A 7M-parameter small model has beaten a model a thousand times its size on the ARC Prize—recursive reasoning (where the model repeatedly calls itself during inference to deepen its thinking) is opening a path that doesn't rely on brute-forcing compute. This week, we reviewed YC partners Ankit Gupta and Francois Chaubard's breakdown of two related papers.
What this is
Standard LLMs have a fundamental ceiling on tasks requiring multi-step reasoning—they only process inputs "once," lacking depth. The core idea behind HRM (Horizontal Recurrent Model) and TRM (Terminal Recurrent Model) is to let the model repeatedly call itself during inference, trading time for depth. TRM trains the model to find a "fixed point" (iterating repeatedly until the output no longer changes). The result: a 7M-parameter model beats 7B-parameter-class rivals. We see that a model doesn't have to be massive; it can just "think deeper."
Industry view
This direction is becoming the new focal point beyond "scaling laws." Over the past two years, the industry consensus was that bigger is better, but compute costs and diminishing marginal returns are becoming impossible to ignore. Recursive reasoning offers an alternative narrative: instead of larger models, we give models more computational depth during inference. However, we see three main objections: inference latency increases, which hurts real-time applications; whether benchmark results generalize to real business scenarios remains unverified; and whether "large model + recursion" is harder to converge than "small model + recursion" remains unknown.
Impact on regular people
For enterprise IT: If small models + recursion prove out, the compute threshold for deploying AI could drop significantly; organizations won't necessarily need to buy the most expensive GPUs to run the largest models.

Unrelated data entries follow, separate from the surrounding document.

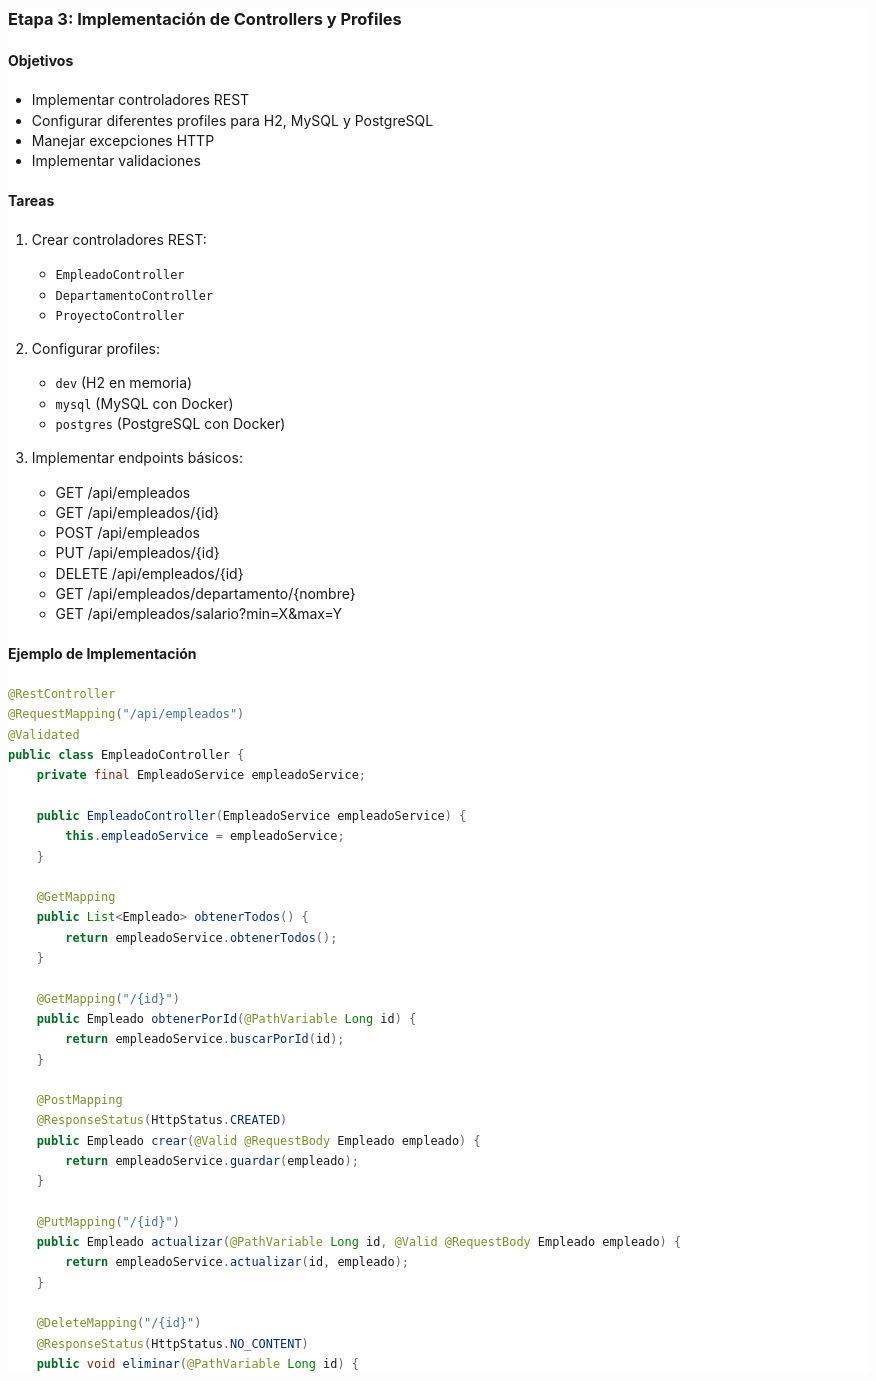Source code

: ### Etapa 3: Implementación de Controllers y Profiles

#### Objetivos
- Implementar controladores REST
- Configurar diferentes profiles para H2, MySQL y PostgreSQL
- Manejar excepciones HTTP
- Implementar validaciones

#### Tareas
1. Crear controladores REST:
   - `EmpleadoController`
   - `DepartamentoController`
   - `ProyectoController`

2. Configurar profiles:
   - `dev` (H2 en memoria)
   - `mysql` (MySQL con Docker)
   - `postgres` (PostgreSQL con Docker)

3. Implementar endpoints básicos:
   - GET /api/empleados
   - GET /api/empleados/{id}
   - POST /api/empleados
   - PUT /api/empleados/{id}
   - DELETE /api/empleados/{id}
   - GET /api/empleados/departamento/{nombre}
   - GET /api/empleados/salario?min=X&max=Y

#### Ejemplo de Implementación
```java
@RestController
@RequestMapping("/api/empleados")
@Validated
public class EmpleadoController {
    private final EmpleadoService empleadoService;
    
    public EmpleadoController(EmpleadoService empleadoService) {
        this.empleadoService = empleadoService;
    }
    
    @GetMapping
    public List<Empleado> obtenerTodos() {
        return empleadoService.obtenerTodos();
    }
    
    @GetMapping("/{id}")
    public Empleado obtenerPorId(@PathVariable Long id) {
        return empleadoService.buscarPorId(id);
    }
    
    @PostMapping
    @ResponseStatus(HttpStatus.CREATED)
    public Empleado crear(@Valid @RequestBody Empleado empleado) {
        return empleadoService.guardar(empleado);
    }
    
    @PutMapping("/{id}")
    public Empleado actualizar(@PathVariable Long id, @Valid @RequestBody Empleado empleado) {
        return empleadoService.actualizar(id, empleado);
    }
    
    @DeleteMapping("/{id}")
    @ResponseStatus(HttpStatus.NO_CONTENT)
    public void eliminar(@PathVariable Long id) {
```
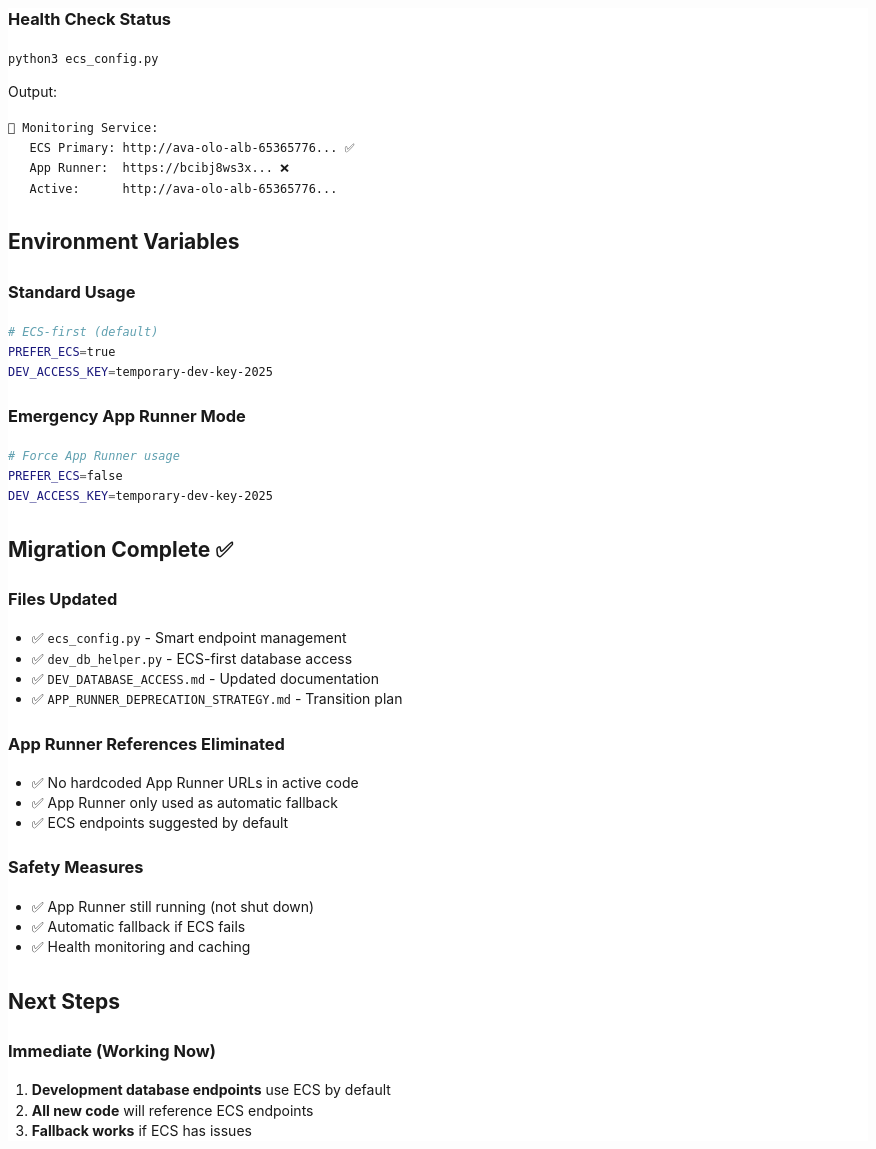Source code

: ### Health Check Status
```bash
python3 ecs_config.py
```
Output:
```
🔧 Monitoring Service:
   ECS Primary: http://ava-olo-alb-65365776... ✅
   App Runner:  https://bcibj8ws3x... ❌
   Active:      http://ava-olo-alb-65365776...
```

## Environment Variables

### Standard Usage
```bash
# ECS-first (default)
PREFER_ECS=true
DEV_ACCESS_KEY=temporary-dev-key-2025
```

### Emergency App Runner Mode
```bash
# Force App Runner usage
PREFER_ECS=false
DEV_ACCESS_KEY=temporary-dev-key-2025
```

## Migration Complete ✅

### Files Updated
- ✅ `ecs_config.py` - Smart endpoint management
- ✅ `dev_db_helper.py` - ECS-first database access
- ✅ `DEV_DATABASE_ACCESS.md` - Updated documentation
- ✅ `APP_RUNNER_DEPRECATION_STRATEGY.md` - Transition plan

### App Runner References Eliminated
- ✅ No hardcoded App Runner URLs in active code
- ✅ App Runner only used as automatic fallback
- ✅ ECS endpoints suggested by default

### Safety Measures
- ✅ App Runner still running (not shut down)
- ✅ Automatic fallback if ECS fails
- ✅ Health monitoring and caching

## Next Steps

### Immediate (Working Now)
1. **Development database endpoints** use ECS by default
2. **All new code** will reference ECS endpoints
3. **Fallback works** if ECS has issues
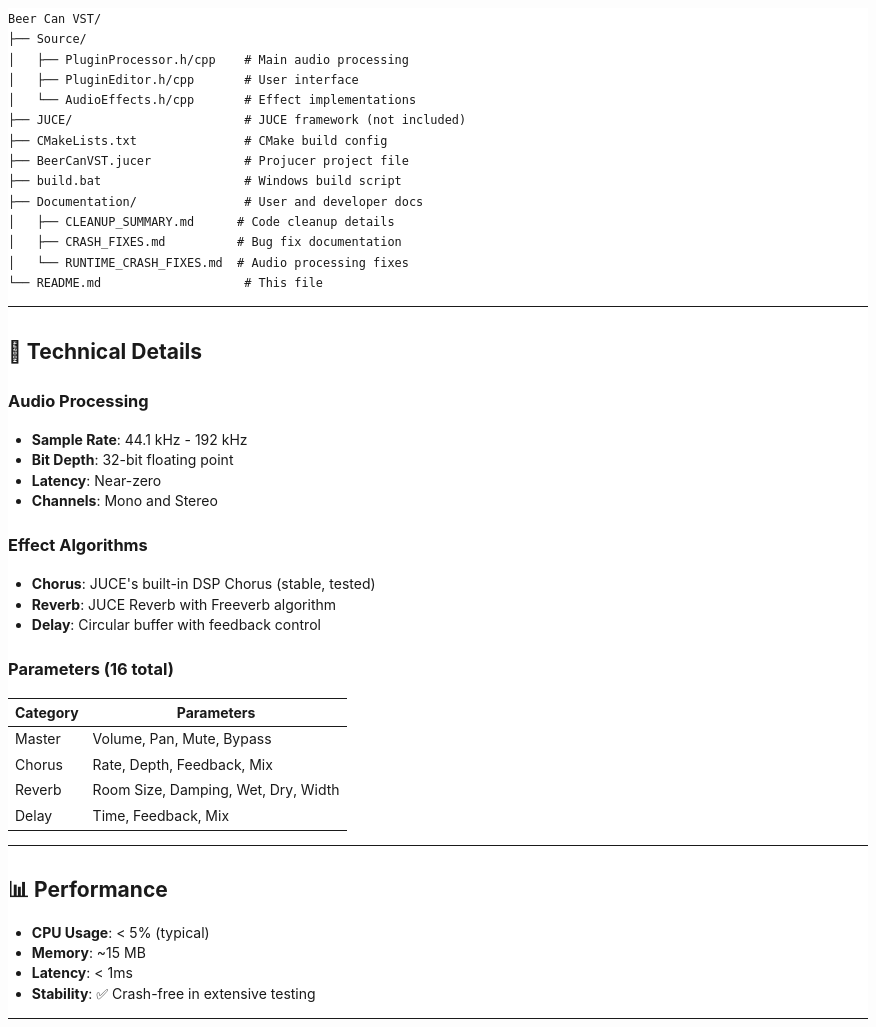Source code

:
 ```
Beer Can VST/
├── Source/
│   ├── PluginProcessor.h/cpp    # Main audio processing
│   ├── PluginEditor.h/cpp       # User interface
│   └── AudioEffects.h/cpp       # Effect implementations
├── JUCE/                        # JUCE framework (not included)
├── CMakeLists.txt               # CMake build config
├── BeerCanVST.jucer             # Projucer project file
├── build.bat                    # Windows build script
├── Documentation/               # User and developer docs
│   ├── CLEANUP_SUMMARY.md      # Code cleanup details
│   ├── CRASH_FIXES.md          # Bug fix documentation
│   └── RUNTIME_CRASH_FIXES.md  # Audio processing fixes
└── README.md                    # This file
```

---

## 🔧 Technical Details

### Audio Processing
- **Sample Rate**: 44.1 kHz - 192 kHz
- **Bit Depth**: 32-bit floating point
- **Latency**: Near-zero
- **Channels**: Mono and Stereo

### Effect Algorithms
- **Chorus**: JUCE's built-in DSP Chorus (stable, tested)
- **Reverb**: JUCE Reverb with Freeverb algorithm
- **Delay**: Circular buffer with feedback control

### Parameters (16 total)
| Category | Parameters |
|----------|------------|
| Master | Volume, Pan, Mute, Bypass |
| Chorus | Rate, Depth, Feedback, Mix |
| Reverb | Room Size, Damping, Wet, Dry, Width |
| Delay | Time, Feedback, Mix |

---

## 📊 Performance

- **CPU Usage**: < 5% (typical)
- **Memory**: ~15 MB
- **Latency**: < 1ms
- **Stability**: ✅ Crash-free in extensive testing

---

For individual careers: Reasoning capability is no longer exclusively tied to the most expensive models. Understanding "how to make the model think a few more steps" might be a better investment than deciding "which LLM to choose."
For the consumer market: Increased inference latency means user experiences might slow down; products will need to strike a balance between "thinking deeper" and "replying faster."